━━ Fragmento de texto ━━
La sala estaba llena. Muchos jóvenes. Yo con esa mirada que solo tienen quienes están ante alguien que puso en palabras algo que llevaban años sintiendo sin poder nombrar.


Una alianza cultural sin precedentes


Antes de entrar en la conversación, es importante detenerse en el contexto que hizo posible este encuentro. El Premio Nuevo León Alfonso Reyes no es solo otro galardón literario más en el calendario cultural mexicano. Es el resultado de una alianza interinstitucional única en el país: el Gobierno del Estado (a través de la Secretaría de Cultura y CONARTE) junto con las cuatro grandes universidades de Nuevo León: UANL, Tec de Monterrey, UDEM y U-ERRE.


Que cuatro instituciones educativas que normalmente compiten por estudiantes, prestigio y recursos decidan unirse para impulsar la conversación cultural y literaria es, en sí mismo, un acto extraordinario. Es una declaración de principios: aquí la cultura importa, el pensamiento crítico importa, las humanidades importan.


Y el nombre del premio no es casual. Alfonso Reyes, el insigne polígrafo regiomontano, representa exactamente lo que Vallejo defiende: la fusión entre erudición y accesibilidad, entre rigor académico y belleza literaria, entre lo universal y lo profundamente personal. Reyes, quien alguna vez escribió que "la cultura es el ejercicio pleno de la representación del mundo", habría disfrutado inmensamente de este diálogo.
━━━
━━ Conjunto de datos ━━
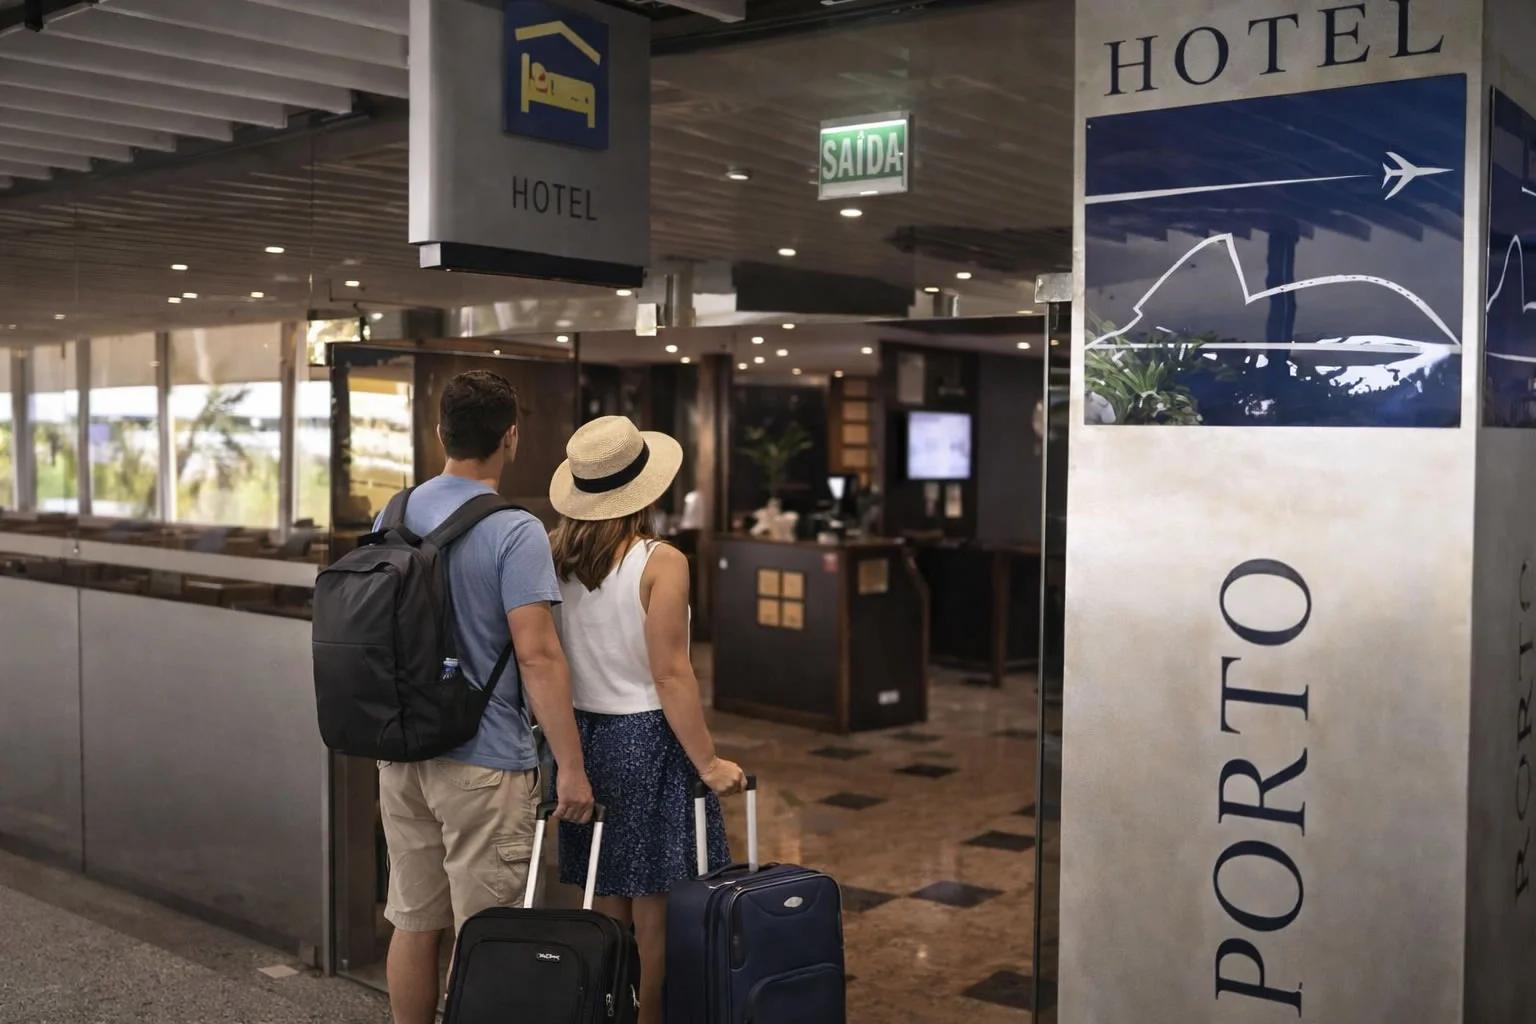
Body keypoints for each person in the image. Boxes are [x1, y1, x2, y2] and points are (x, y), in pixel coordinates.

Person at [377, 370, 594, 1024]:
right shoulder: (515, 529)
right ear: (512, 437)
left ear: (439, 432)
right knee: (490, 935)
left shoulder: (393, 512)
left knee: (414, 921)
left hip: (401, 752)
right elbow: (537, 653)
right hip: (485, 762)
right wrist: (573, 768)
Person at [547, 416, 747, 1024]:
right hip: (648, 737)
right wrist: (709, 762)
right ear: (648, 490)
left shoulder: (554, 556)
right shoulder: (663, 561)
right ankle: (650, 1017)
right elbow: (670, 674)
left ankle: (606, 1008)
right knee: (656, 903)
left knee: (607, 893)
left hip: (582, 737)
━━━
━━ Conjunto de datos ━━
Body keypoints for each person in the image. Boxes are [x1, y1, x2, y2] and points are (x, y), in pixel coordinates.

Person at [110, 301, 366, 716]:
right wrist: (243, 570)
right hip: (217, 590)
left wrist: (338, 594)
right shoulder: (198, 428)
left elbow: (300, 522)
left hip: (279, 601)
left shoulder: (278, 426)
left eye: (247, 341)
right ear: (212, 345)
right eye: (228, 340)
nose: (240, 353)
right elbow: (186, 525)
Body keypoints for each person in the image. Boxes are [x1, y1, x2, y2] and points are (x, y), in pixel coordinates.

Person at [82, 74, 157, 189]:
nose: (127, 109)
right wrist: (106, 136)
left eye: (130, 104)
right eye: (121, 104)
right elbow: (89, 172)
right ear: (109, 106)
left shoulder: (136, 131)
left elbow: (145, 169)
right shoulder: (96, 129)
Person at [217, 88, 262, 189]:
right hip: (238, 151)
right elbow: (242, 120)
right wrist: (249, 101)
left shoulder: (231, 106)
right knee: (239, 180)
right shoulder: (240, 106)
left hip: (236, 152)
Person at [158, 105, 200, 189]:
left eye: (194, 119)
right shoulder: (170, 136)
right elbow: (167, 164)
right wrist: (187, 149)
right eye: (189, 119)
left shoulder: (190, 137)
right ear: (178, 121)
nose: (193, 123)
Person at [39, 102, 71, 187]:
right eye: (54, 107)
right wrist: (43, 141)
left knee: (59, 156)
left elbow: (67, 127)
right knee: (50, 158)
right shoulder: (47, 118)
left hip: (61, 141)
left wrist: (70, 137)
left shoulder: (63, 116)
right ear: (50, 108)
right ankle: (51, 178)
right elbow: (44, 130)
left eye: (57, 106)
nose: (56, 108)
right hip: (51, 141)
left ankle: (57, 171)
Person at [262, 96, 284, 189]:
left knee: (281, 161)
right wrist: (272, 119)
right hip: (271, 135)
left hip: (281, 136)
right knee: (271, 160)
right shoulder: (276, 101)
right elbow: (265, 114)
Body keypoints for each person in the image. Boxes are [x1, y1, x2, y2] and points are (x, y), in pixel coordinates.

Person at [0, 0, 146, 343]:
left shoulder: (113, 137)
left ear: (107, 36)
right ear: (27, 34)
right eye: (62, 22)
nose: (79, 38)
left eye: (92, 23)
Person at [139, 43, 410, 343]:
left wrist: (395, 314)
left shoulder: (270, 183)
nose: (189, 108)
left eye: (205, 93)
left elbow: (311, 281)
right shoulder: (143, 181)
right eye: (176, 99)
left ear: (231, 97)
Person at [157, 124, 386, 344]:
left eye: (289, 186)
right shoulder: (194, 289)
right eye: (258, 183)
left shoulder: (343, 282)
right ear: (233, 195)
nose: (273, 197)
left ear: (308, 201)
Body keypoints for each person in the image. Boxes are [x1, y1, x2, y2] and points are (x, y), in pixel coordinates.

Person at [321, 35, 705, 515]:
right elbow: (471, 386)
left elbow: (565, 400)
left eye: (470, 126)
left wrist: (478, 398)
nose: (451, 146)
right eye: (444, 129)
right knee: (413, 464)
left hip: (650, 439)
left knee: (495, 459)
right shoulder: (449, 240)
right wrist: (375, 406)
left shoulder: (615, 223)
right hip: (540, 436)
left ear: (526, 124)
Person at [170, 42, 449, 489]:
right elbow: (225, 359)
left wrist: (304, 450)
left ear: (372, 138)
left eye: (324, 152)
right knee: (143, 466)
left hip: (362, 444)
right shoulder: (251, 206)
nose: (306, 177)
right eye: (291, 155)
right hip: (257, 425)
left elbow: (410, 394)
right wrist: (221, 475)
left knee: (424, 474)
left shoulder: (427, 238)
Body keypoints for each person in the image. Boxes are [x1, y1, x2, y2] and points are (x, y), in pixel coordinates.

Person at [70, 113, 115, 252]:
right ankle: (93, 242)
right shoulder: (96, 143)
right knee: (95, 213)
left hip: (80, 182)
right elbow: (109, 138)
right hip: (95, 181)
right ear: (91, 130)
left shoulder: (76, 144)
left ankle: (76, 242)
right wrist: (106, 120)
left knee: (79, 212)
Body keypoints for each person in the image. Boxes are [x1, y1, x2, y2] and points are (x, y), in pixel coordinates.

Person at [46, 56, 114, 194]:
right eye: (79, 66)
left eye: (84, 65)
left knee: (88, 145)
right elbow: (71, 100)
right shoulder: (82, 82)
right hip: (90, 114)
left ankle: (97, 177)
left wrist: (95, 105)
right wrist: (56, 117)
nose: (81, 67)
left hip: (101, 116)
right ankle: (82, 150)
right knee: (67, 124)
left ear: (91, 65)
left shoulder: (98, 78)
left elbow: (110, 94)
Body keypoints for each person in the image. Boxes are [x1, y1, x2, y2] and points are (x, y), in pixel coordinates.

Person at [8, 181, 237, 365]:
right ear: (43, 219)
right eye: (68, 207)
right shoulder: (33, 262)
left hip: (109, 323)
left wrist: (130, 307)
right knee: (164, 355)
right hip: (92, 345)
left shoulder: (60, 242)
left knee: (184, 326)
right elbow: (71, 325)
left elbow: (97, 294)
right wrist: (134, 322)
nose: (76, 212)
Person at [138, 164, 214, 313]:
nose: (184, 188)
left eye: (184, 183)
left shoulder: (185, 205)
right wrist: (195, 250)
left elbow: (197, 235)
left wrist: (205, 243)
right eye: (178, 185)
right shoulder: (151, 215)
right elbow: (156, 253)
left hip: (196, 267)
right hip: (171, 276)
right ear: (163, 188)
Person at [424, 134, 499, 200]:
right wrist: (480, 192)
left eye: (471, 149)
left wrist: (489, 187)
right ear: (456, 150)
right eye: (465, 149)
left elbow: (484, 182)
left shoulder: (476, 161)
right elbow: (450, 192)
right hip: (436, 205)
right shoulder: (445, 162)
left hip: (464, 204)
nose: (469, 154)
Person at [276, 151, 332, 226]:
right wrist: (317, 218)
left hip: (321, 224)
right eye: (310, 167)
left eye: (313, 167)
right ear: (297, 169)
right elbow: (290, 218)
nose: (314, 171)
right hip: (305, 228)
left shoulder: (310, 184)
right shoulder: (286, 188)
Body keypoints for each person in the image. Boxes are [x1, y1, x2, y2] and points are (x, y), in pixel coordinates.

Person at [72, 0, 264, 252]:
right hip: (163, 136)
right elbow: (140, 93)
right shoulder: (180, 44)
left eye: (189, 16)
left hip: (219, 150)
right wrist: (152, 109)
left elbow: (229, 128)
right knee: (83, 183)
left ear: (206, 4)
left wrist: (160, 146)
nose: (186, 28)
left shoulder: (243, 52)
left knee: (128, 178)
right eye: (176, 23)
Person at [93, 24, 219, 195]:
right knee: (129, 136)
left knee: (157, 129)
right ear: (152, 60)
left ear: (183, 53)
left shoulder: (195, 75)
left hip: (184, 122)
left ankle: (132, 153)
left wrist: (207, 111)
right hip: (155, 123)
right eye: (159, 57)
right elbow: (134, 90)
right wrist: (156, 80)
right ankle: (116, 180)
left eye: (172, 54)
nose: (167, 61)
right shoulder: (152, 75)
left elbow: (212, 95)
━━━
▶ [Qué hacer]:
Devuelve sin ningún cambio el pasaje del texto sobre el Premio Nuevo León Alfonso Reyes que va desde "Que cuatro instituciones" hasta "las humanidades importan.", ambos incluidos. Responde basándote únicamente en el texto sobre el Premio Nuevo León Alfonso Reyes.

▶ [Resultado]:
Que cuatro instituciones educativas que normalmente compiten por estudiantes, prestigio y recursos decidan unirse para impulsar la conversación cultural y literaria es, en sí mismo, un acto extraordinario. Es una declaración de principios: aquí la cultura importa, el pensamiento crítico importa, las humanidades importan.